I now need to write an MDX which I would use to create a report that shows something like that:
Lev1 Lev2 Lev3 Prod Count
-A
-AA 6
-AA 2
P6 1
P5 1
-AAA 2
P1 1
P2 1
-AAB 2
P3 1
P4 1
+BB
The following MDX almost returns what I need:
SELECT
[Measures].[SALES Count] ON COLUMNS,
NONEMPTYCROSSJOIN(
DESCENDANTS([Category].[PARENTCATEGORY].[Level 01].MEMBERS),
[Product].[Prod KEY].[Prod KEY].MEMBERS,
[Measures].[Measures].[Bridge Distinct Count],
[Measures].[SALES Count],
2) ON ROWS
FROM [Sales]
The problem that I have is that for each of the non-leaf categories, the cross join returns a valid intersection with each of the products that’s been sold for it + all subcategories. Hence the result set contains way too much redundant data and besides I can’t find a way to filter out the redundancies in the SSRS report itself.

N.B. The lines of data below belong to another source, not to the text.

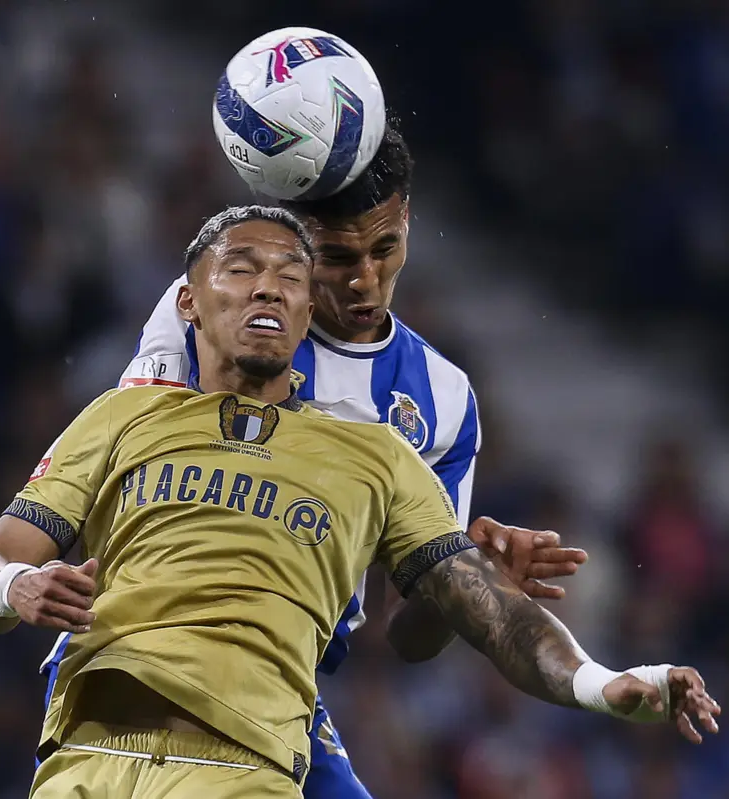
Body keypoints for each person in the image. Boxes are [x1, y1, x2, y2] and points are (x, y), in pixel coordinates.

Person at [0, 207, 720, 799]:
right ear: (188, 302)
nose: (268, 287)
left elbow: (493, 613)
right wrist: (20, 586)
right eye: (241, 269)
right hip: (84, 763)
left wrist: (604, 684)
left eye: (291, 276)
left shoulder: (373, 456)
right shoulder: (122, 417)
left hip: (241, 773)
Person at [106, 119, 588, 797]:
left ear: (408, 222)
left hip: (283, 690)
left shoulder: (443, 397)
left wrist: (469, 580)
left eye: (384, 249)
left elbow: (408, 636)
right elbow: (123, 465)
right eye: (337, 258)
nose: (366, 279)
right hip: (148, 652)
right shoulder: (212, 314)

Any idea on how to rewrite the MDX so that it only returns the result set above?
Another problem is that if I create a role-playing Category dimension which I set to slice directly the transactions data, then the numbers that I get when browsing the cube are completely off… It seems as SSAS is doing something during processing (but it’s not the SQL statements it shoots to the OLTP, as those remain exactly the same) that causes the problem, but I’ve no idea what. Any ideas?
Cheers,
Alex
I think I found a solution to the problem, using the following query:
WITH
MEMBER [Measures].[Visible] AS
IsLeaf([DIM Eco Res Category].[PARENTCATEGORY].CurrentMember)
MEMBER [Measures].[CurrentProd] AS
IIF
(
[Measures].[Visible]
,[DIM Eco Res Product].[Prod KEY].CurrentMember.Name
,""
)
SELECT
{
[Measures].[Visible]
,[Measures].[CurrentProd]
,[Measures].[FACT PRODSALES Count]
} ON COLUMNS
,NonEmptyCrossJoin
(
Descendants
(
[DIM Eco Res Product].[Prod KEY].[(All)],
,Leaves
)
,Descendants([DIM Eco Res Category].[PARENTCATEGORY].[(All)])
,[Measures].[FACT PRODSALES Count]
,2
)
DIMENSION PROPERTIES
MEMBER_CAPTION
,MEMBER_UNIQUE_NAME
,PARENT_UNIQUE_NAME
,LEVEL_NUMBER
ON ROWS
FROM [Sales];
In the report then I use the [Measures].[CurrentProd] as a source for the product column and that seems to work fine so far.